<<<<
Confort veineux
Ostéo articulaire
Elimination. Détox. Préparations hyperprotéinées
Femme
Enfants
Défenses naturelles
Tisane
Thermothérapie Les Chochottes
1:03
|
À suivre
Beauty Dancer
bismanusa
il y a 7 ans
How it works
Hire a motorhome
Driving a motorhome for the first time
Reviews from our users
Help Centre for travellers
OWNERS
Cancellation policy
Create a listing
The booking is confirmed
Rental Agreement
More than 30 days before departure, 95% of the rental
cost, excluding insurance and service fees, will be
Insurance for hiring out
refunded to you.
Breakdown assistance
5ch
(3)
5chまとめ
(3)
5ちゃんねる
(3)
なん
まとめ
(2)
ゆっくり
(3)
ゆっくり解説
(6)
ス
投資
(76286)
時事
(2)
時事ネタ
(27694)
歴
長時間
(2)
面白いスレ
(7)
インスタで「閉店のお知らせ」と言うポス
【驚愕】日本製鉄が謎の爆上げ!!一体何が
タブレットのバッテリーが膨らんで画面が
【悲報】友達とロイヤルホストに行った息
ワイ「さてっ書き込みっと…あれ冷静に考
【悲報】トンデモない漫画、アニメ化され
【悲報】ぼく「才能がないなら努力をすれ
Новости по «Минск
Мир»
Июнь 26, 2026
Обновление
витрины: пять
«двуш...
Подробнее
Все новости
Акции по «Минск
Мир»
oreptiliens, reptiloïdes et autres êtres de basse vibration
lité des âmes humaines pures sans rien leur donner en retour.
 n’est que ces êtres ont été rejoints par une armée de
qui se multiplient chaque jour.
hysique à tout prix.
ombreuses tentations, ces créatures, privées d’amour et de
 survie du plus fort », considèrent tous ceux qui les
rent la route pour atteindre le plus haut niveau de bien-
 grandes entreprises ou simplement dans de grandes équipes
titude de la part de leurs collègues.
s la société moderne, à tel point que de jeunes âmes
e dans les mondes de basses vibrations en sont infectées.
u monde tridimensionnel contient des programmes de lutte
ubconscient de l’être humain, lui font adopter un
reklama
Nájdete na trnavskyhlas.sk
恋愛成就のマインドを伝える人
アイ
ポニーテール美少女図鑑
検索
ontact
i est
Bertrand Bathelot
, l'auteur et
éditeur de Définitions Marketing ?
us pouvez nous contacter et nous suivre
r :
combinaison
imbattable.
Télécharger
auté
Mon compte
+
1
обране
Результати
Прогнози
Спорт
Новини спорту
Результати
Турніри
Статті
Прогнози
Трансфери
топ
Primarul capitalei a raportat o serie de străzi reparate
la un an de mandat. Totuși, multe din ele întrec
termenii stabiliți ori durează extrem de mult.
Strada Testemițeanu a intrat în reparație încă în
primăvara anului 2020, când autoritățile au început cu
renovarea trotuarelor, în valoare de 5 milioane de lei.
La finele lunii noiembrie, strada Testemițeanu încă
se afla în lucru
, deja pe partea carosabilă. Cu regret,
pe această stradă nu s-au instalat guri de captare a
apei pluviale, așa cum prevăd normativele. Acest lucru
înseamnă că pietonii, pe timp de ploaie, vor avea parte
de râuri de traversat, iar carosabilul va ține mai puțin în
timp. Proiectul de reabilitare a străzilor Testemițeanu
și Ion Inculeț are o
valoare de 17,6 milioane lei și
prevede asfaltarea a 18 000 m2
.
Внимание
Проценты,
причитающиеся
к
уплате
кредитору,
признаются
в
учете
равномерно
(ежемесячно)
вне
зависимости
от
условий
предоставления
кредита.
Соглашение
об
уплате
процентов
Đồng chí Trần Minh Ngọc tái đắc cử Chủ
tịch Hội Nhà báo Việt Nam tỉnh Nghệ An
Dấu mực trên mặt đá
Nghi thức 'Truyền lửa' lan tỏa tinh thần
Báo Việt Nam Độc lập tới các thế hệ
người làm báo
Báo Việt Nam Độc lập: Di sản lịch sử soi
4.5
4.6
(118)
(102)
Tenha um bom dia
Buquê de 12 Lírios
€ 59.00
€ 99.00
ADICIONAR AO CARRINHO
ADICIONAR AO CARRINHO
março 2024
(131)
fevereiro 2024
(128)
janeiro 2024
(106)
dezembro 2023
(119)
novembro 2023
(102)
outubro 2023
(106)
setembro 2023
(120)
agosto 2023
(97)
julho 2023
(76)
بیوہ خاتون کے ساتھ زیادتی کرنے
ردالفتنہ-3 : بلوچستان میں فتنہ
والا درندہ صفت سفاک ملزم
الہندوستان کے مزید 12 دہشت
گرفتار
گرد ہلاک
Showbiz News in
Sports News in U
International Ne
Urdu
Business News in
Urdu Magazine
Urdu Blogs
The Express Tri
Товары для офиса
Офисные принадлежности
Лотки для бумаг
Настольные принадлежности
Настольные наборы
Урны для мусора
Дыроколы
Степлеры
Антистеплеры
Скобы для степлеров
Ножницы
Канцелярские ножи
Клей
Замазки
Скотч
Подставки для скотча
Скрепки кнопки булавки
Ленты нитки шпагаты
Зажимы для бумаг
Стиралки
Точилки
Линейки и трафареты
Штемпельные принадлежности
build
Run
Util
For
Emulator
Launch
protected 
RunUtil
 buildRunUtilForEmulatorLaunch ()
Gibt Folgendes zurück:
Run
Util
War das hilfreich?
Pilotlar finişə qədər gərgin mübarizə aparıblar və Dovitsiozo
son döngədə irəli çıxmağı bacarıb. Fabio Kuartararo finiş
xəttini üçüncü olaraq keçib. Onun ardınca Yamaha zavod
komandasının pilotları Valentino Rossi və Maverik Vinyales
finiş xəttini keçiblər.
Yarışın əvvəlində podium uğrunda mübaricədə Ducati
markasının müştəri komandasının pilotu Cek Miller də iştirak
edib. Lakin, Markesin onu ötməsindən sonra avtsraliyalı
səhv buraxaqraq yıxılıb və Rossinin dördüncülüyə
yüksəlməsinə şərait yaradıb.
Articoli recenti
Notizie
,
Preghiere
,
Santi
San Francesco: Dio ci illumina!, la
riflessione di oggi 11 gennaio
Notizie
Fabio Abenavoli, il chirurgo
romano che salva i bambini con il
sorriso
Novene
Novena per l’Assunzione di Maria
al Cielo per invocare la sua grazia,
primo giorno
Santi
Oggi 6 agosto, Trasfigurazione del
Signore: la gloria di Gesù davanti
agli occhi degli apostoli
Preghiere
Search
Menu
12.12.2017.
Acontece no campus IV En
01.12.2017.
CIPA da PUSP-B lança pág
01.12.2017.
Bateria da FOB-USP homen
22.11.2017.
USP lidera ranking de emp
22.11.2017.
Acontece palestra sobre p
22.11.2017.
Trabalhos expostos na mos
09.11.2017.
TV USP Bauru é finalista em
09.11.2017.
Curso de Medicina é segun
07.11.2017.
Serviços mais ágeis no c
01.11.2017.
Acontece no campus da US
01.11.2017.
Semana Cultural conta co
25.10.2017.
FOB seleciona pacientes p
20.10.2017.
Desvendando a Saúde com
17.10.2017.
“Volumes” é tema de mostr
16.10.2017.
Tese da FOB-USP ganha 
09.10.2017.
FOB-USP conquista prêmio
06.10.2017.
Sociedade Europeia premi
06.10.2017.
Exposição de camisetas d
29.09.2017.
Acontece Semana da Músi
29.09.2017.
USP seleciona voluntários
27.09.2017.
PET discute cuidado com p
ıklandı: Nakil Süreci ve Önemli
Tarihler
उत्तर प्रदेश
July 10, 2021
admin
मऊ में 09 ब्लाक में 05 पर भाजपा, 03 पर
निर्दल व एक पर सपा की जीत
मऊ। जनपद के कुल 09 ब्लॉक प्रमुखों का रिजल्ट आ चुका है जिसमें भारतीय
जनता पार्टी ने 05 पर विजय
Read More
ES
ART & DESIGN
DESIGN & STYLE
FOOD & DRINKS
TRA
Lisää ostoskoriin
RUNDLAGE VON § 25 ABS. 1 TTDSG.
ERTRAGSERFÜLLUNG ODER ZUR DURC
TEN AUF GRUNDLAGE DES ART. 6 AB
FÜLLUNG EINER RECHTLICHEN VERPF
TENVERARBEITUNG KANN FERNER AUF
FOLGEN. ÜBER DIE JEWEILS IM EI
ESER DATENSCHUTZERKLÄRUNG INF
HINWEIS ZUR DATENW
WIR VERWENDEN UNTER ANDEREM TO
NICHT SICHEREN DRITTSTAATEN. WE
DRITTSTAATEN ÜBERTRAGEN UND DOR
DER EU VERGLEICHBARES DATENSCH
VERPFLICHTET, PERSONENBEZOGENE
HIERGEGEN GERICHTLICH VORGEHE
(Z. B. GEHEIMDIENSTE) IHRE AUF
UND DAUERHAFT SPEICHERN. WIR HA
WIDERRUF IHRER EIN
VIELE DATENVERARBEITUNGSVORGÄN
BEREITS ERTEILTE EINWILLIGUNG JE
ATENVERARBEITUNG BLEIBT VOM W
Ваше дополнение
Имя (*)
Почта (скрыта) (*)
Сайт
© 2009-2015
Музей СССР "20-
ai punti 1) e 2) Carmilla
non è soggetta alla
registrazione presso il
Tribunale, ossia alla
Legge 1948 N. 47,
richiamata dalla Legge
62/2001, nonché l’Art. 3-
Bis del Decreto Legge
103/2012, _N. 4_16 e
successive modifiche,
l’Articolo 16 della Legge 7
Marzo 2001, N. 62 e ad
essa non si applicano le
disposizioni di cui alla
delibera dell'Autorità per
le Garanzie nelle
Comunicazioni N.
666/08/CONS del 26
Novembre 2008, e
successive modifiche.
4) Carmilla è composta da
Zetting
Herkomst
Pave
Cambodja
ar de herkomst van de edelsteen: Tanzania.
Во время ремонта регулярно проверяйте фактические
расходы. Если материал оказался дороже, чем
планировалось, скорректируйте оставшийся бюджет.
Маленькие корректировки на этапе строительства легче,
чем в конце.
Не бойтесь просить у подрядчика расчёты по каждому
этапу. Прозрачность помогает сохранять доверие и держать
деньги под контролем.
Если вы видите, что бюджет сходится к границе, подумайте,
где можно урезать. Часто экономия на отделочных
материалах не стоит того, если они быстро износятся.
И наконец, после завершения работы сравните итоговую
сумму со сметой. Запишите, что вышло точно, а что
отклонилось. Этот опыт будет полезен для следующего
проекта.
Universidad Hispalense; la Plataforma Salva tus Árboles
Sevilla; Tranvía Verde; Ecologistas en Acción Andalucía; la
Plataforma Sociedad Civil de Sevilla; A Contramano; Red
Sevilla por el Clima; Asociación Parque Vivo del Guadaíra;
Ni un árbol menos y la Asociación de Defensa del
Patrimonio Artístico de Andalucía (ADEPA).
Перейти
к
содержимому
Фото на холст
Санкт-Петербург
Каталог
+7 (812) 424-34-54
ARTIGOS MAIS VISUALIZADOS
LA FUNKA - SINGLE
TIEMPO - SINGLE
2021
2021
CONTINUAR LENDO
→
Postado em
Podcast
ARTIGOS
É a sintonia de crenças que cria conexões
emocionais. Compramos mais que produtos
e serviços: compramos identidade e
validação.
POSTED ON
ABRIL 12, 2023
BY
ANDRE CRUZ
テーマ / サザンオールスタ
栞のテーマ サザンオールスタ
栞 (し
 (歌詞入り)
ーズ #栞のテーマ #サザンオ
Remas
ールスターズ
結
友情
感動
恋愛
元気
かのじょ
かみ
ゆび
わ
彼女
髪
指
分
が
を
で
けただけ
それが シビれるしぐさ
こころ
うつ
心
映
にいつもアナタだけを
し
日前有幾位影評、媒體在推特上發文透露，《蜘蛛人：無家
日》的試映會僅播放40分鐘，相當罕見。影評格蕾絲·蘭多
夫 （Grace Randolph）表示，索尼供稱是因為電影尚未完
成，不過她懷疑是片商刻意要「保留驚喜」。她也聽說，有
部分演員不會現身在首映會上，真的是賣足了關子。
>>>>
How many of the lines above contain the word "Semana"? Give the number alone.

2